# Brano del documento
22 marzo, celebrazione del primo anniversario della Repubblica; Messa e Te Deum nella Basilica di San Marco. Qualche giorno dopo arrivano le notizie della sconfitta dei Savoja a Novara e dell’abdicazione di Carlo Alberto: subentra Vittorio Emanuele II. Il 2 Aprile l’Assemblea dei Rappresentanti dello Stato di Venezia in nome di Dio e del Popolo unanimemente decreta: “Venezia resisterà all’austriaco ad ogni costo. A tale scopo il Presidente Manin è investito di poteri illimitati.”.
Un voto unanime che esalta la dimensione più autentica della Repubblica: in questi mesi così esaltanti, è l’intero popolo veneziano che si mobilita per difendere la libertà della città, è una rivoluzione, una Repubblica interclassista (per usare un’espressione relativamente moderna) che lotta strenuamente e che dice con un’unica voce: resisteremo ad ogni costo. E qui emerge la profonda differenza rispetto all’elites che diverranno protagoniste fra qualche anno del Risorgimento che nel Veneto, rispetto al 1848-49, è stata veramente ben poca cosa. Il 25 aprile, giorno di San Marco, giorno di festa, Manin arringa il popolo cominciando il suo intervento con queste parole: “Cittadini! Chi dura vince, e noi dureremo e vinceremo. Viva San Marco!”.
Pochi giorni dopo, il 4 maggio, incomincia il bombardamento del forte Marghera; Radetzky intima la resa di Venezia, promettendo a Daniele Manin il perdono. Manin risponde inviando il decreto del 2 aprile, resisteremo a ogni costo. Il 14 maggio la comunità ebraica si raccoglie nella sinagoga prepongo per le sorti della città; il 19 i consoli stranieri invitano i loro connazionali a lasciare la città in vista dell’inasprimento dell’assedio. Nel frattempo va ricordato come l’iniziativa diplomatica della Repubblica portasse, in questi giorni, a un risultato concreto. Proprio come nel Veneto, nell’Ungheria nel marzo del 1848 era scoppiata una rivoluzione anti asburgica con alla guida un capo carismatico come Lajos Kossuth; Nicolò Tommaseo durante il suo soggiorno a Parigi era riuscito a creare un notevole rapporto con i rappresentanti del popolo magiaro che si concretizzò nella convenzione di alleanza fra l’Ungheria e Venezia.

Righe di dati:
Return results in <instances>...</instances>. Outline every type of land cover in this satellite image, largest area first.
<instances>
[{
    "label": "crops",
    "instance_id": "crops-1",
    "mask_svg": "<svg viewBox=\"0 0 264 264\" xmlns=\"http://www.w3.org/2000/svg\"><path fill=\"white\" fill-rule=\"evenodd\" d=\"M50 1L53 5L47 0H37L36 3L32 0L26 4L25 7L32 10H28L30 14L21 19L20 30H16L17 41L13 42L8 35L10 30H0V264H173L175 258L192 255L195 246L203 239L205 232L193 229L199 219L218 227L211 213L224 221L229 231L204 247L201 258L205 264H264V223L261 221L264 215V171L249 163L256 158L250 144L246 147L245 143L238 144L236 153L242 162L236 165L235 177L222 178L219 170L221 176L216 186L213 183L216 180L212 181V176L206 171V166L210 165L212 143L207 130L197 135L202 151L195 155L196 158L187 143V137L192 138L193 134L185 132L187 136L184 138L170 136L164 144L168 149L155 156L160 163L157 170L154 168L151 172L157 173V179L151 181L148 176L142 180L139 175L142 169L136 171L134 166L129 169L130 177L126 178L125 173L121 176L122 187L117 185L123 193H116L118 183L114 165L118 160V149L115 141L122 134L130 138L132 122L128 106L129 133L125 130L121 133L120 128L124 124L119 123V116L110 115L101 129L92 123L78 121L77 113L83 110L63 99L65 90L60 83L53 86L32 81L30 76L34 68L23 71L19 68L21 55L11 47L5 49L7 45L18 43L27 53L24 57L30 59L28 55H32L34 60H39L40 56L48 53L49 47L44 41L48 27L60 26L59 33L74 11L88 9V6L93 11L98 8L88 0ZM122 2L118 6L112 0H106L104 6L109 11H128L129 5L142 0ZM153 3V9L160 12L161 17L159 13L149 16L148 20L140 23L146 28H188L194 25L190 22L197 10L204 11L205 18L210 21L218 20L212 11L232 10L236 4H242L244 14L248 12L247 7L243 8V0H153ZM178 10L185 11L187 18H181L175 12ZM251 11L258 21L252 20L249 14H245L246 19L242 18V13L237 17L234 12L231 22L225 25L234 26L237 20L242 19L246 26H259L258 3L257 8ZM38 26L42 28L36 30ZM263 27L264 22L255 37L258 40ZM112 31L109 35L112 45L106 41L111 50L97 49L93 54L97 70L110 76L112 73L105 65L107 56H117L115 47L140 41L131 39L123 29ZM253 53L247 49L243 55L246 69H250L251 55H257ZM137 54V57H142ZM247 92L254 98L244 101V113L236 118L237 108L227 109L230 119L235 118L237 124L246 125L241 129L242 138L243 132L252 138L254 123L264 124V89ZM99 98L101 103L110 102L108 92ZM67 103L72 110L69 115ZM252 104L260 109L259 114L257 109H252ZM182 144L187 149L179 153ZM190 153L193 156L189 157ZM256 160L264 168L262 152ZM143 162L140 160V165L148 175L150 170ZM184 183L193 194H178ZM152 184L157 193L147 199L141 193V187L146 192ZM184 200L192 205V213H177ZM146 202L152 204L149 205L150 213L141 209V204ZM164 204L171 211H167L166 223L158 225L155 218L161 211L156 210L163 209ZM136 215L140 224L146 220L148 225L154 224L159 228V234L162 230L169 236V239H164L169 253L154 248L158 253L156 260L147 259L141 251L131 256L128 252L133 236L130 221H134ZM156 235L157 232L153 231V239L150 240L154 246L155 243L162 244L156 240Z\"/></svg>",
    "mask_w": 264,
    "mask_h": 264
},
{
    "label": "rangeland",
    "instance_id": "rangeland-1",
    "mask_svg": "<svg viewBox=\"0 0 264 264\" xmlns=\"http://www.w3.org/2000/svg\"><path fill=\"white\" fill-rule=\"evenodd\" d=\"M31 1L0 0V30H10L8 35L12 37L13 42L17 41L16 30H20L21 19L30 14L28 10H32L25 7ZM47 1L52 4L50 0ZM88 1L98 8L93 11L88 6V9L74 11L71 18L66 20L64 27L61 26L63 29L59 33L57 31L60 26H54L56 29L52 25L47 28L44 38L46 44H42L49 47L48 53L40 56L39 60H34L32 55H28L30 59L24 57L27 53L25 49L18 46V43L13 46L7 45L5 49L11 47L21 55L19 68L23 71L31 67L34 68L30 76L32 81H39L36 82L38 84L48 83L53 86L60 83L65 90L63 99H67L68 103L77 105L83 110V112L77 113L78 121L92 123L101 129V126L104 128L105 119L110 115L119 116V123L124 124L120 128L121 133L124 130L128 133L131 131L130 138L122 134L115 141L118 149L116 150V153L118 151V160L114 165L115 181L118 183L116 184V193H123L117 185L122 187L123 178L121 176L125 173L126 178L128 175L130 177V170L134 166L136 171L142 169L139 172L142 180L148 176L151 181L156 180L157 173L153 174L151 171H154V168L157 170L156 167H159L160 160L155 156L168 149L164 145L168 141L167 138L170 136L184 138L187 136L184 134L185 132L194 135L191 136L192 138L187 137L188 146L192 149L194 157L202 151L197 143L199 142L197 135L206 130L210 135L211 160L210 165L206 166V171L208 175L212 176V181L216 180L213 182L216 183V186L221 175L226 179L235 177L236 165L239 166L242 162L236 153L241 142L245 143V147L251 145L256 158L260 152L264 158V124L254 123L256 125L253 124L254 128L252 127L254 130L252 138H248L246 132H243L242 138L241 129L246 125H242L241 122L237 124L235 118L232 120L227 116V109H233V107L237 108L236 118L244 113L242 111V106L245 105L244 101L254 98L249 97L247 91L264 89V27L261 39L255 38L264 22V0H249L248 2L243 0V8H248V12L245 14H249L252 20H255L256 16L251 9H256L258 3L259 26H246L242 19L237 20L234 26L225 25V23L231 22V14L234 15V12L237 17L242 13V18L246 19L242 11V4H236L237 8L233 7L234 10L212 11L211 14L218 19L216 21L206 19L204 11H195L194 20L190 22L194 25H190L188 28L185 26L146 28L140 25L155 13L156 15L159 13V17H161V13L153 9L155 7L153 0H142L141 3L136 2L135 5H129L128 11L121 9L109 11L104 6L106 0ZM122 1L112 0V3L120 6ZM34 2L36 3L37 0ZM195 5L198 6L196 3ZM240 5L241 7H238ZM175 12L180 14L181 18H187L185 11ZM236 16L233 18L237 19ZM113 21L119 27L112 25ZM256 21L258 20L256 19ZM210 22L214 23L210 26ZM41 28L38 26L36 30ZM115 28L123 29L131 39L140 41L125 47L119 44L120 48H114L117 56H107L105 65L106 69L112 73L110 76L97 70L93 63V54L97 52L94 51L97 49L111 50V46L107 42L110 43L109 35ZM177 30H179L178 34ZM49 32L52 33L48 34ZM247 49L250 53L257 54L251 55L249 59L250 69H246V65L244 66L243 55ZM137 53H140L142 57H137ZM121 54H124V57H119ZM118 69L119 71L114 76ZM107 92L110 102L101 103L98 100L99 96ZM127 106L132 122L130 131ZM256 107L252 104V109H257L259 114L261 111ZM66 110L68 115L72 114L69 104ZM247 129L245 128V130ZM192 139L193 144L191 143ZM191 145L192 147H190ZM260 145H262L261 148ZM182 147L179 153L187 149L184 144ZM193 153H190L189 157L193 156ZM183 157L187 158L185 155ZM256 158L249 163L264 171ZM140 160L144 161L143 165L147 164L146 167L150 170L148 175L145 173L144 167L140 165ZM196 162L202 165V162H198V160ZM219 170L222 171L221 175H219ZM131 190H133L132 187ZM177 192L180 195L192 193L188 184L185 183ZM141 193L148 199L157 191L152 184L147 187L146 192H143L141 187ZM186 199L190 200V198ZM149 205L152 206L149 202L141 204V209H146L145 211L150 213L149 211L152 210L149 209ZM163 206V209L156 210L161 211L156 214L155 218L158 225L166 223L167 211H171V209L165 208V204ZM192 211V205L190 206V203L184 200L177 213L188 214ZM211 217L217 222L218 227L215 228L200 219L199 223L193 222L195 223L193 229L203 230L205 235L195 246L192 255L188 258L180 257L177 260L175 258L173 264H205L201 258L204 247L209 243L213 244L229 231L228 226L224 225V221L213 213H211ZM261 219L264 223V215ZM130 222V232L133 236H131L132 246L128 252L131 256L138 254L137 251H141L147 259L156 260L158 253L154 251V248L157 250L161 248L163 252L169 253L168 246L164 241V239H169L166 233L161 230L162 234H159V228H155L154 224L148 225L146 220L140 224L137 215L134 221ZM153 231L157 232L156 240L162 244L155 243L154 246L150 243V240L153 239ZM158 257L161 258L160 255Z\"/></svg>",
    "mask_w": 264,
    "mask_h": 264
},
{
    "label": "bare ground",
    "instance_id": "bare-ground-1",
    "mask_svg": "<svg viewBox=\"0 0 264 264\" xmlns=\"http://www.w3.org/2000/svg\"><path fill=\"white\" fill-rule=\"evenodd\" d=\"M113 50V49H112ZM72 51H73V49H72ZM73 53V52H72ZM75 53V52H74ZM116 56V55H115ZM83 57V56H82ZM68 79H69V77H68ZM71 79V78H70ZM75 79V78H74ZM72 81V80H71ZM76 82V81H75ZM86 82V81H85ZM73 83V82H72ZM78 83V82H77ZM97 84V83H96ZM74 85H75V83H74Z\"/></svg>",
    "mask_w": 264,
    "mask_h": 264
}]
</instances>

# Consegna
Nel brano sull'assedio di Venezia, che cosa decreta all'unanimità il 2 aprile l'Assemblea dei Rappresentanti dello Stato di Venezia?

# Risposta
Decreta che Venezia resisterà all'austriaco ad ogni costo e che, a tale scopo, il presidente Manin è investito di poteri illimitati.